Exactly what years constitute Generation X? Why is it called Generation X? Which generation am I? I was pretty sure Generation X people were older than me but I wasn’t positive. The only other generation I had heard of was the Baby Boomers.
So when I got home, I googled around and found this.
I found this thoroughly interesting. Some thoughts:
-The Lost Generation (currently ages 108 – 125) is mad old.
-The G.I. Generation (currently 84 - 107) is a very unique one. They lived through the Depression and World War II, and when the war ended they all got married, settled down, and had kids at the same exact time (hence the Baby Boomers). Now they’re all ridiculously thrifty and they’re obsessed with financial security. And they’re horrible tippers.
-The Silent Generation (currently 67 – 83) is mad random. Does it suck to be part of a random generation?
-The Baby Boomers (currently 55 – 66) are by far the most discussed generation, in part because of all their shenanigans in the 60’s. The Forrest Gump generation. My parents and everyone I know’s parents are Baby Boomers. Given that, shouldn’t I be part of another especially large, concentrated generation of kids? Grandbaby Boomers?
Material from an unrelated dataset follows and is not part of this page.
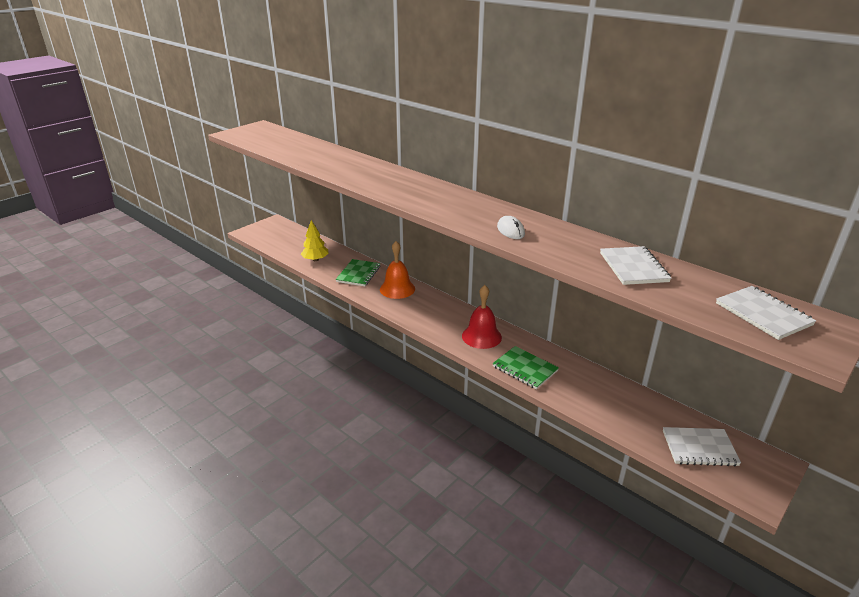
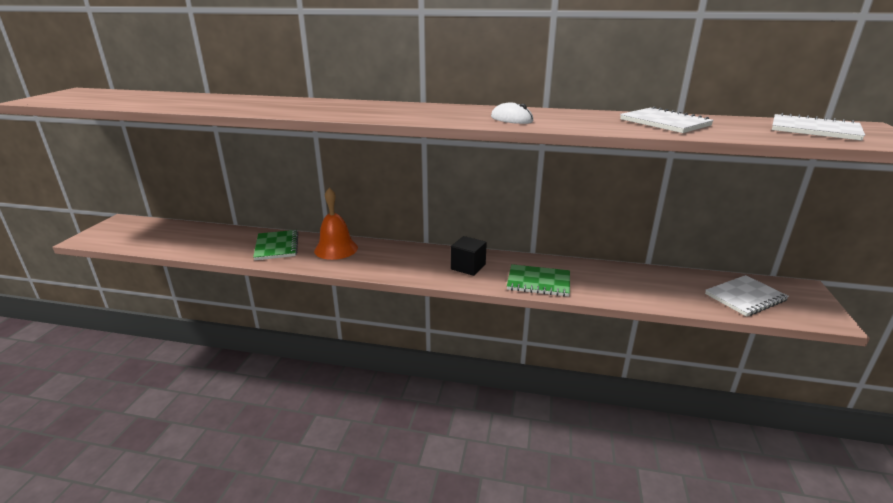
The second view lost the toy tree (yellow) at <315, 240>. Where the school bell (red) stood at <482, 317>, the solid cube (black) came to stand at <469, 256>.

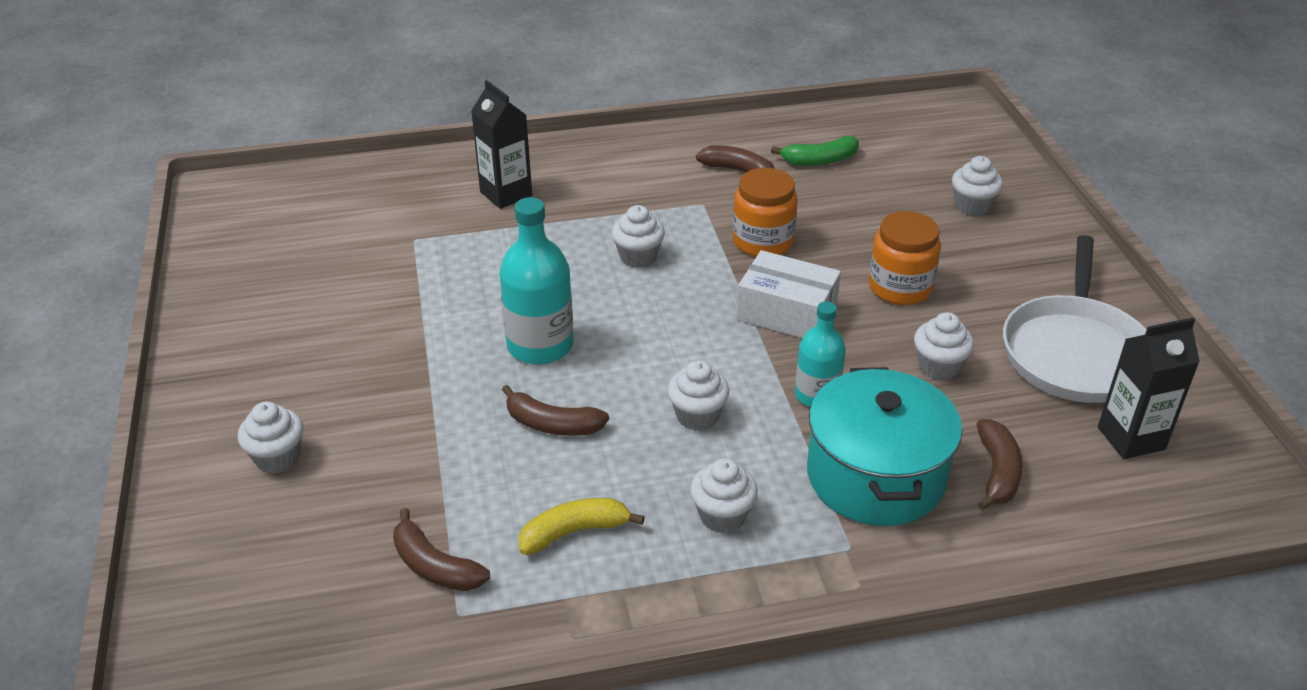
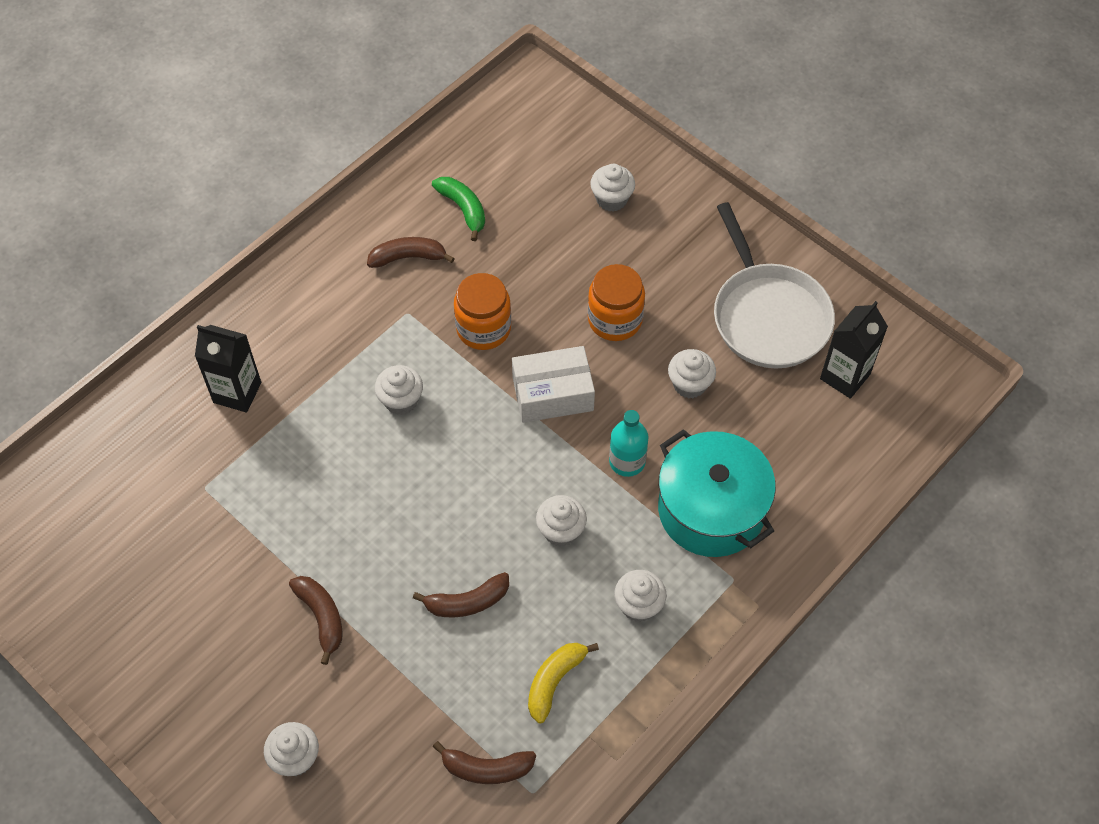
The second view lost the drink bottle (turquoise) at <536, 281>. The banana fruit (green) at <815, 151> ended up facing another way, 75 degrees counterclockwise from before. The banana fruit (dark brown) ended up elsewhere, having gone from <1000, 465> to <315, 620>.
For all I know that’s the case, but I’ve never really heard anyone say that.
-Generation Jones (currently 43 – 54) is ridiculously random, except for the fact that Obama is a member.
-Generation X (29 – 42), as it turns out, goes (at least in this account) from 1964 – 1979. Also a little random, right? They were teenagers in the 80’s and early 90’s. I’m sorry, but I’m not impressed.
-Then I was shocked to see something called “Cold Y Generation,” whose members were born in 1981 and 1982 (current 26 and 27-year-olds). What? I’m part of a 2-year generation? All the other generations are between 10 – 20 years long and mine is 2?? I read on further.
-Generation Y people are currently 11 – 28, which also includes me. Generation Y is, at the moment, defined by technology. They grew up with cell phones, laptops, digital cameras, AIM, Facebook and TiVo.
-They cap it off with Generation Z (currently 11 and under), proving that either they officially threw in the towel with creative generation names or that it’s just too hard to really define a generation until a few decades have passed.
So back to this weird, surprising “Cold Y Generation.” After thinking about it for a bit, I began to understand the reasoning. Like a lot of other people, those born in ’81 and ’82 happen to be in between two major generations. In most cases, generation beginning and end dates are pretty vague and loosely defined. But in this case, Cold Y Generation people nicked both the end of an abruptly ending Cold War Era and the beginning of an abrupt technology explosion.
Basically, current 26 and 27 year olds are just old enough to clearly remember a time before personal computers, before cell phones, before CD’s, and before the Cold War ended. On the other hand, they’re just young enough that they were in college when things like AIM and Facebook got big, and they are fully in tune with the online social world that current teenagers live in.
Am I being my-age-centric? Perhaps. Am I justified in doing so because the article gave me my own tiny generation? Yes indeed.
Oh, and the rhyme puzzle. Someone suggested “POOH SCREW FLU.” This seems legit to me since pooh is in the dictionary. Mine was “SKI THREE QUAY.” (Quay is pronounced “key.”) I originally had PRIX instead of SKI but the dictionary seems to think Prix is a proper noun.